Mark Zuckerberg, chief executive officer and founder of Facebook Inc. attends the Viva Tech start-up and technology gathering at Parc des Expositions Porte de Versailles on May 24, 2018 in Paris, France.
Christophe Morin/IP3 | Getty Images News | Getty Images
A state-led antitrust probe of Big Tech firms could come as soon as next month, The Wall Street Journal reported, citing sources familiar with the situation.
The investigation would put additional pressure on large technology companies that are already facing scrutiny on the federal level. The U.S. Department of Justice announced plans in July to open its own broad antitrust review of Big Tech, though it did not name the companies on which it would focus. The state-led effort could “dovetail” with that of the Justice Department, according to the Journal.
The DOJ did not immediately respond to CNBC’s request for comment.
News of the DOJ’s investigation came shortly after reports that the agency had divided oversight of four of the country’s largest tech firms with the Federal Trade Commission. Those companies reportedly included Facebook, Google, Apple and Amazon.
Amazon declined to comment. Representatives from Facebook, Google and Apple did not immediately return a request for comment.
Now, state attorneys general could target an unspecified group of large tech companies with civil investigative demands, similar to subpoenas, according to the Journal.
States had already begun to take matters into their own hands by calling for tougher oversight and enforcement by the DOJ and FTC. In June, attorneys general from 39 states along with the District of Columbia, Guam and Puerto Rico signed a letter to the FTC urging the agency to consider a broad range of factors in determining consumer harm.
In July, AGs from eight states, including New York, Texas, Arizona and Louisiana, met with U.S. Attorney General William Barr to discuss their antitrust concerns about Big Tech, according to Politico.
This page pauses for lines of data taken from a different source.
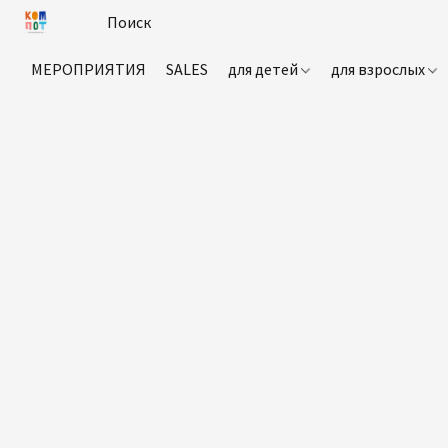
МЕРОПРИЯТИЯ
SALES
для детей
для взрослых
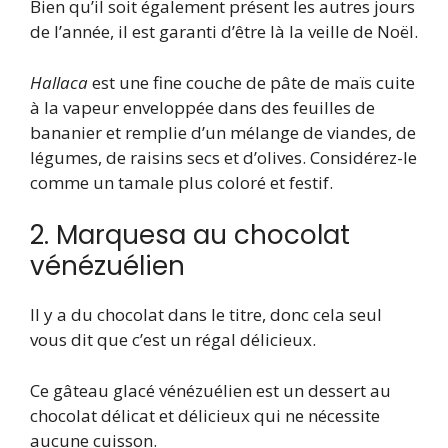
Bien qu’il soit également présent les autres jours
de l’année, il est garanti d’être là la veille de Noël.
Hallaca
est une fine couche de pâte de maïs cuite
à la vapeur enveloppée dans des feuilles de
bananier et remplie d’un mélange de viandes, de
légumes, de raisins secs et d’olives. Considérez-le
comme un tamale plus coloré et festif.
2. Marquesa au chocolat
vénézuélien
Il y a du chocolat dans le titre, donc cela seul
vous dit que c’est un régal délicieux.
Ce gâteau glacé vénézuélien est un dessert au
chocolat délicat et délicieux qui ne nécessite
aucune cuisson.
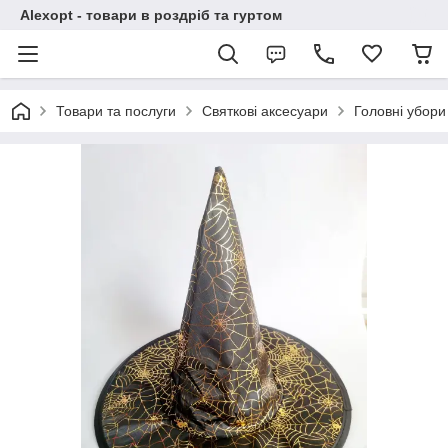
Alexopt - товари в роздріб та гуртом
Товари та послуги
Святкові аксесуари
Головні убори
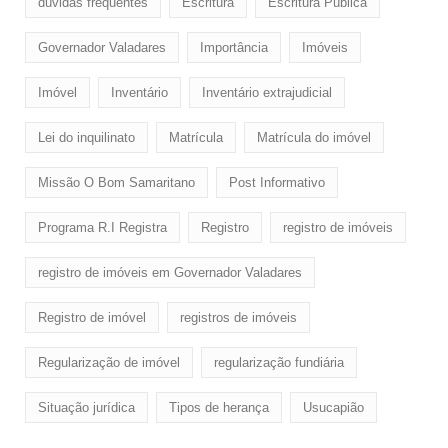
dúvidas frequentes
Escritura
Escritura Pública
Governador Valadares
Importância
Imóveis
Imóvel
Inventário
Inventário extrajudicial
Lei do inquilinato
Matrícula
Matrícula do imóvel
Missão O Bom Samaritano
Post Informativo
Programa R.I Registra
Registro
registro de imóveis
registro de imóveis em Governador Valadares
Registro de imóvel
registros de imóveis
Regularização de imóvel
regularização fundiária
Situação jurídica
Tipos de herança
Usucapião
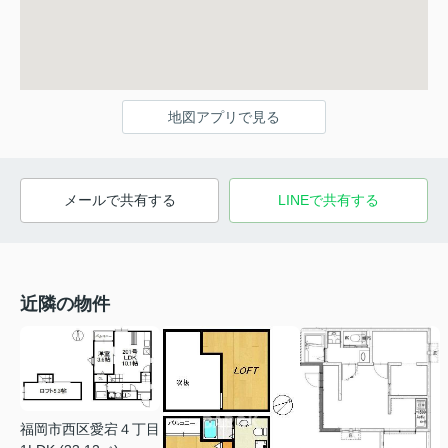
地図アプリで見る
メールで共有する
LINEで共有する
近隣の物件
福岡市西区愛宕４丁目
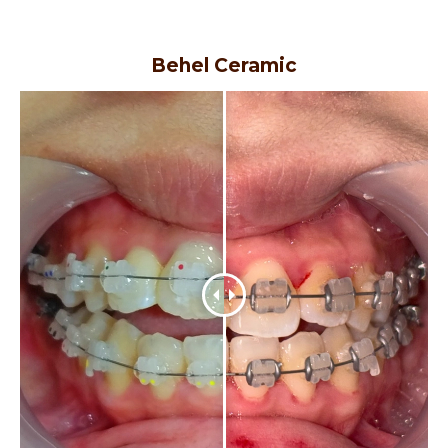
Behel Ceramic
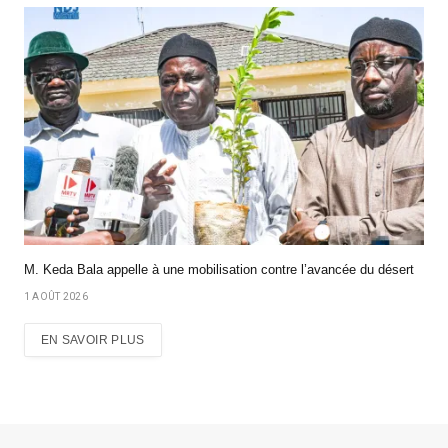
M. Keda Bala appelle à une mobilisation contre l’avancée du désert
1 AOÛT 2026
EN SAVOIR PLUS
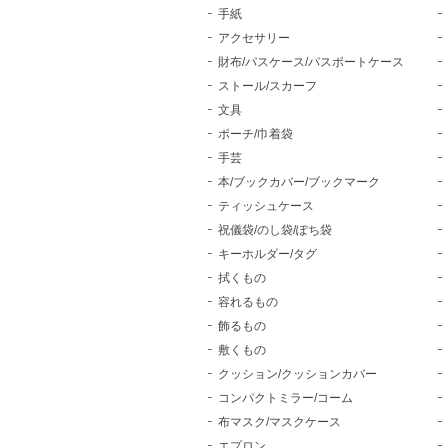
手紙
アクセサリー
財布/パスケース/パスポートケース
ストール/スカーフ
文具
ポーチ/巾着袋
手芸
本/ブックカバー/ブックマーク
ティッシュケース
祝儀袋/のし袋/ぽち袋
キーホルダー/タグ
拭くもの
容れるもの
飾るもの
敷くもの
クッション/クッションカバー
コンパクトミラー/コーム
布マスク/マスクケース
エプロン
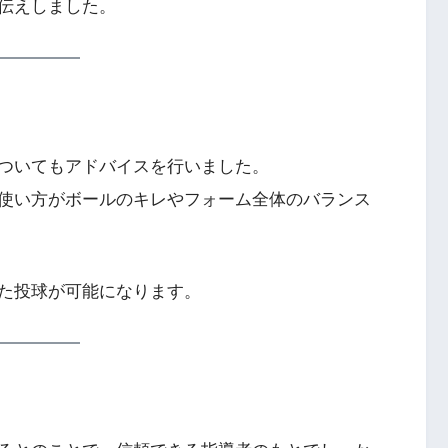
伝えしました。
ついてもアドバイスを行いました。
使い方がボールのキレやフォーム全体のバランス
た投球が可能になります。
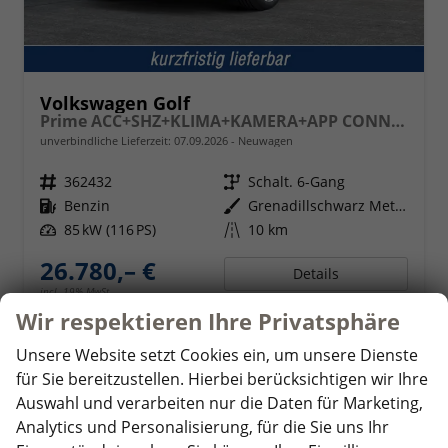
Volkswagen Golf
Prime ACC+SHZ+KLIMA+KAMERA+APP CONNECT+LED+17" ALU
unverbindliche Lieferzeit:
07.09.2026
Neuwagen
Fahrzeugnr.
362432
Getriebe
Schalt. 6-Gang
Kraftstoff
Benzin
Außenfarbe
Grenadillschwarz Metallic
Leistung
85 kW (116 PS)
Kilometerstand
10 km
26.780,– €
Details
incl. 19% MwSt.
Verbrauch kombiniert:
5,50 l/100km
Wir respektieren Ihre Privatsphäre
CO
-Klasse:
D
2
CO
-Emissionen:
125,00 g/km
Unsere Website setzt Cookies ein, um unsere Dienste
2
für Sie bereitzustellen. Hierbei berücksichtigen wir Ihre
Auswahl und verarbeiten nur die Daten für Marketing,
Analytics und Personalisierung, für die Sie uns Ihr
ab 259,– € mtl.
It’s unclear how many states will participate with the joint probe, but one person familiar with the effort told the Journal as many as 20 state attorneys general could join.
Even as some probes begin to reach their conclusions, it’s clear lawmakers and government officials are not ready to stop scrutinizing the rise to power of large technology companies. Last month, on the day that the FTC announced its record $5 billion settlement with Facebook over the company’s privacy policies, Facebook disclosed the agency had launched a new antitrust investigation into its business.
Several lawmakers and regulators, including two of the FTC’s dissenting commissioners, criticized the Facebook ruling as weak. Given that the $5 billion fine represented about 9% of Facebook’s 2018 revenue, Rep. David Cicilline, D-R.I., chairman of the House antitrust subcommittee, called the settlement “a slap on the wrist.”
State attorneys general have played an important role in past antitrust rulings, including the case against Microsoft, which was brought by a coalition of states alongside the Justice Department. The case, which was focused on a single company rather than a broad group, resulted in some concessions from Microsoft to make its software more open to third-party developers.